▶ [Brief]: Please write out the stretch of the MOV discussion from "Good question. In" through "this would work.", switching "relay" to "contactor".

▶ [Document extract]:

========================

I had a microwave oven that had a MOV across the 120V line ahead of
the power switch. The other side of the 120/240 20A circuit supplied
a refrigerator. The loss of the neutral applied a good part of the
240V across the MOV when the refrigerator attempted to start.

The MOV didn't last long! It would probably have been OK on the load
side of the switch.


Using a MOV to protect against loss of neutral (in the article) is
rather futile. Sustained overvoltage will rapidly kill them. Although
if the protected load was across the MOV and a fuse was ahead of both
protection may work. Would be interesting why the MOV was ahead of the
switch.


Good question. In the MW oven case, the switch was a relay controlled
by the timer circuit. It was probably easier to locate the MOV at the
line input.

I have seen cases with a "blown" MOV and the circuit protector tripped.
The MOV, if it tripped the protector, may have saved the following
circuits from the over-voltage condition for a longer period of time. I
haven't tried to calculate the conditions under which this would work.


Normal MOV failure is by high current and overheating (as below). A fuse
may provide protection. Plug-in suppressors likely use the heat as part
of the disconnect. For overvoltage, the disconnect would have to survive
the higher voltage.

I know that refrigerators should be alone on a "home run" circuit,
and neutrals shouldn't be connected with wire nuts, but that wasn't
how it was!

My only complaint with some plug-in protectors is that the MOVs are
often much too small. I've also seen some with only a line-line MOV.


As you know, MOVs lose their capacity each time a "spike" causes them to
conduct. This reduces the remaining capability to handle "surges".

========================

Saved data entries
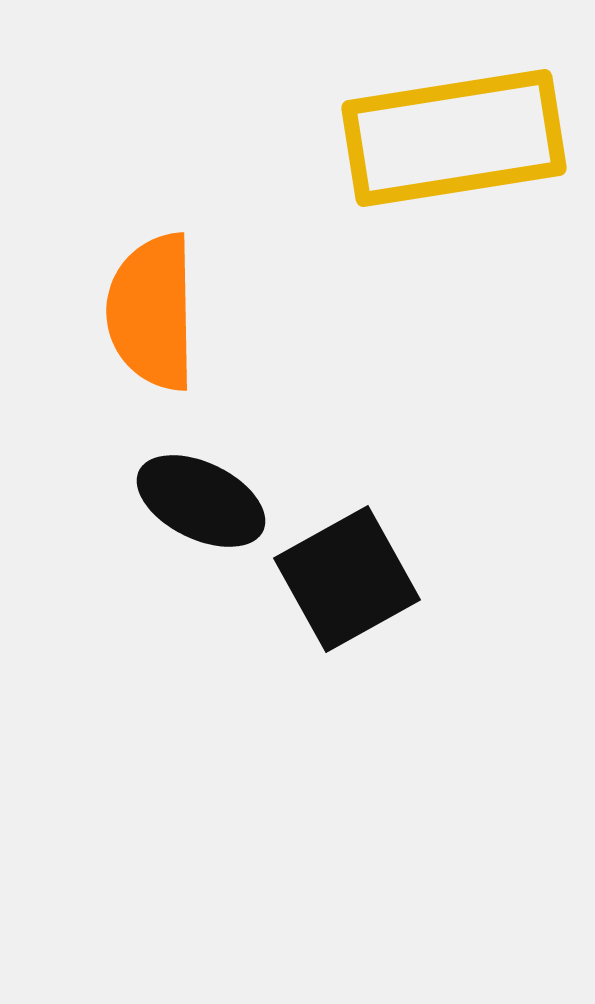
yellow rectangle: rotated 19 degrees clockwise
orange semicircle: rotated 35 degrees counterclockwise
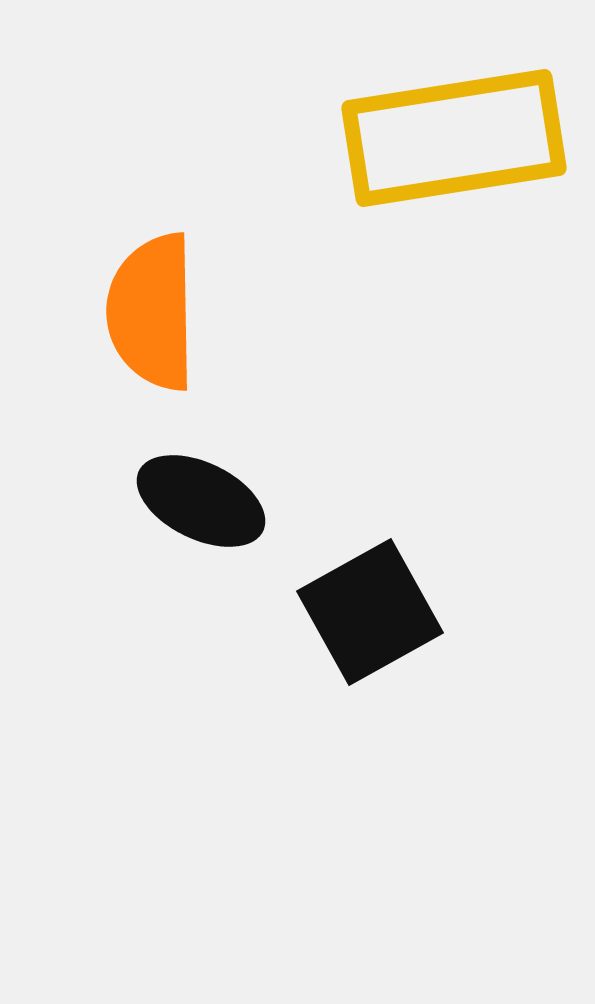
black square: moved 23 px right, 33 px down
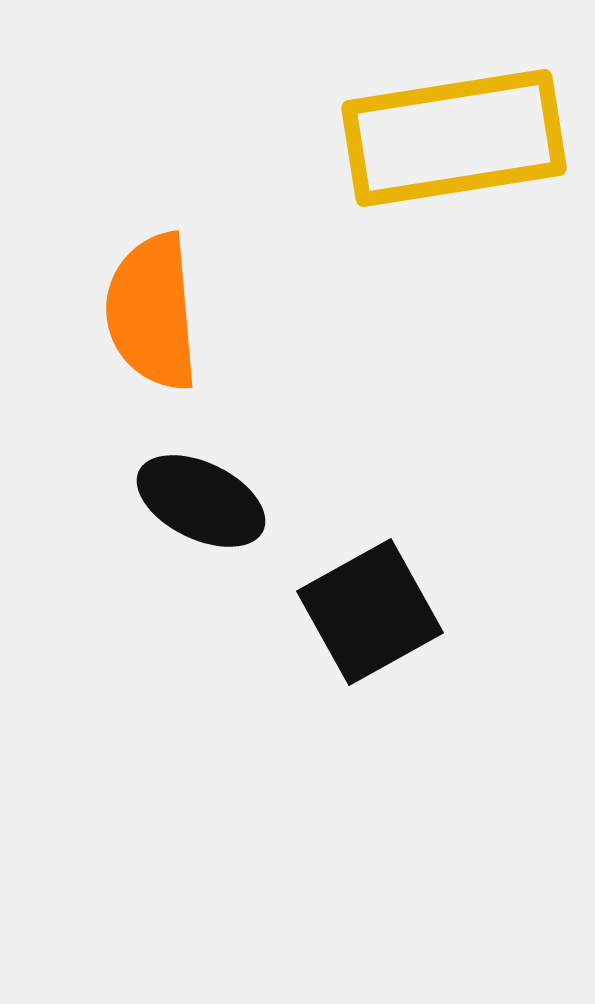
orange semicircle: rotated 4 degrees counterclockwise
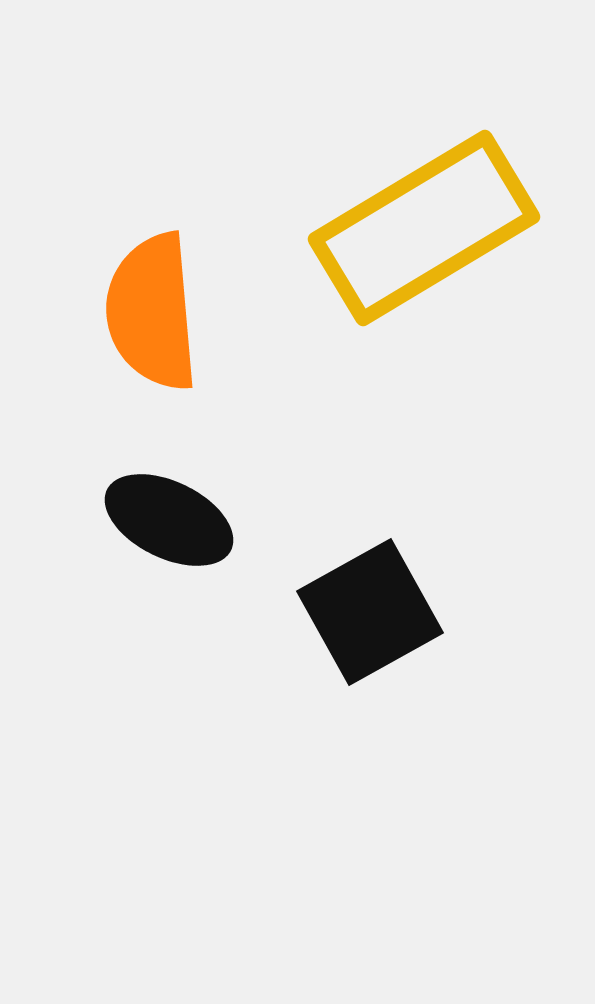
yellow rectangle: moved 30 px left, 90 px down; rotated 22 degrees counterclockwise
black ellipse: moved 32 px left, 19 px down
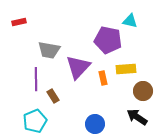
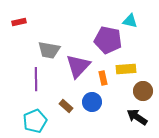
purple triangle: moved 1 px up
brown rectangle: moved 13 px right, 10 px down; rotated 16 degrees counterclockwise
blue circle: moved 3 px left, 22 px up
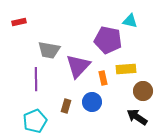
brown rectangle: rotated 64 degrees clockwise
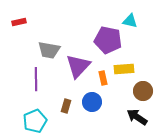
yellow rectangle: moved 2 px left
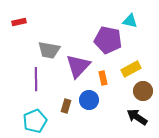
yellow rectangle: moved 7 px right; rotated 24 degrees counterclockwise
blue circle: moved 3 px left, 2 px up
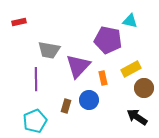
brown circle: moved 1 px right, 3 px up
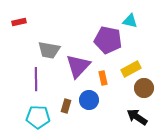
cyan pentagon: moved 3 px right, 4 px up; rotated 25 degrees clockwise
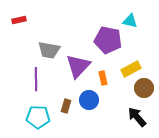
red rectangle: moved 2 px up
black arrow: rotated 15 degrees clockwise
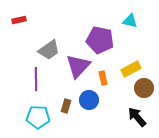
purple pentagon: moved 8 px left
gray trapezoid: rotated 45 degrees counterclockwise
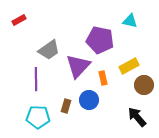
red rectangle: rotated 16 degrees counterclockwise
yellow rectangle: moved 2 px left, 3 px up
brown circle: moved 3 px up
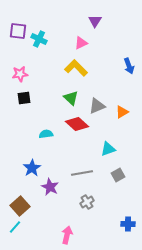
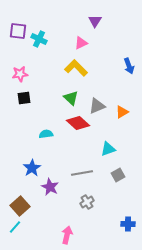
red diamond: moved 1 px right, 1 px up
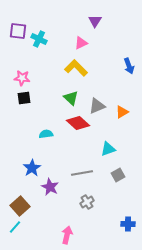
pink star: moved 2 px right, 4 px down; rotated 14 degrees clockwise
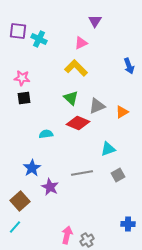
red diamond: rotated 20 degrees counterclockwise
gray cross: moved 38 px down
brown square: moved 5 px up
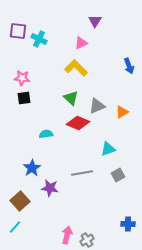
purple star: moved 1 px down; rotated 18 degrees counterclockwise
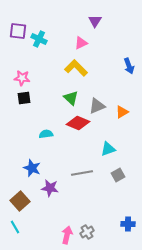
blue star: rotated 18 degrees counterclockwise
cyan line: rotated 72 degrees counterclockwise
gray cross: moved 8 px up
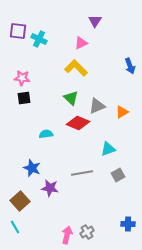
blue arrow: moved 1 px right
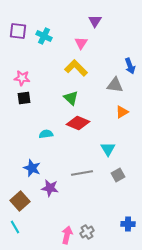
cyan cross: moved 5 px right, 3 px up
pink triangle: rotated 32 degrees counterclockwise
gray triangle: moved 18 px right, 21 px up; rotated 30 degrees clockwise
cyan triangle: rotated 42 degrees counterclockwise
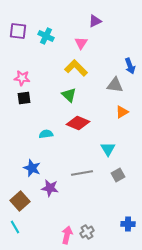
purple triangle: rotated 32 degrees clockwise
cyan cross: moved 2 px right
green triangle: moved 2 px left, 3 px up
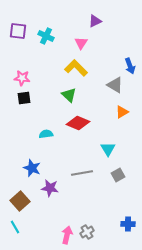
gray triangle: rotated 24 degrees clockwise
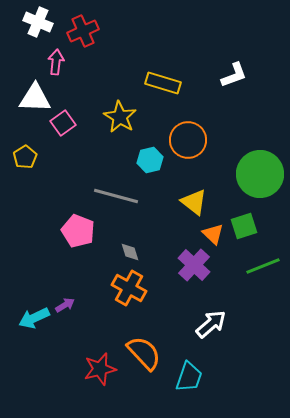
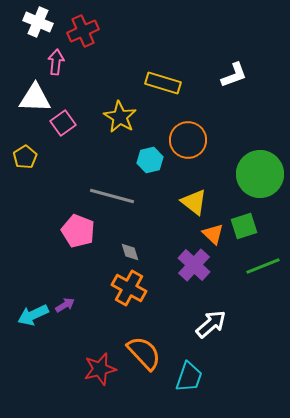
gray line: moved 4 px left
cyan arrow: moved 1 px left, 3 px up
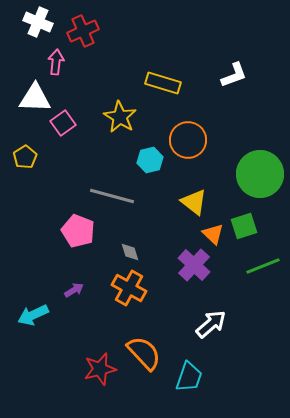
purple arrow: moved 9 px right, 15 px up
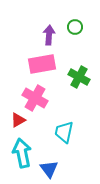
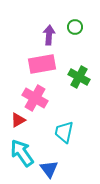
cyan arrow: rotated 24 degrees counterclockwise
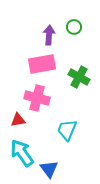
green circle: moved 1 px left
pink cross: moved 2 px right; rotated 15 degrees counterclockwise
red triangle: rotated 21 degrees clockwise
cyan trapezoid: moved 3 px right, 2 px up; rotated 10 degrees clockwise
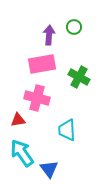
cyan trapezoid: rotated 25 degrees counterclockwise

========================

▶ [Full solution]:
Good question. In the MW oven case, the switch was a contactor controlled
by the timer circuit. It was probably easier to locate the MOV at the
line input.

I have seen cases with a "blown" MOV and the circuit protector tripped.
The MOV, if it tripped the protector, may have saved the following
circuits from the over-voltage condition for a longer period of time. I
haven't tried to calculate the conditions under which this would work.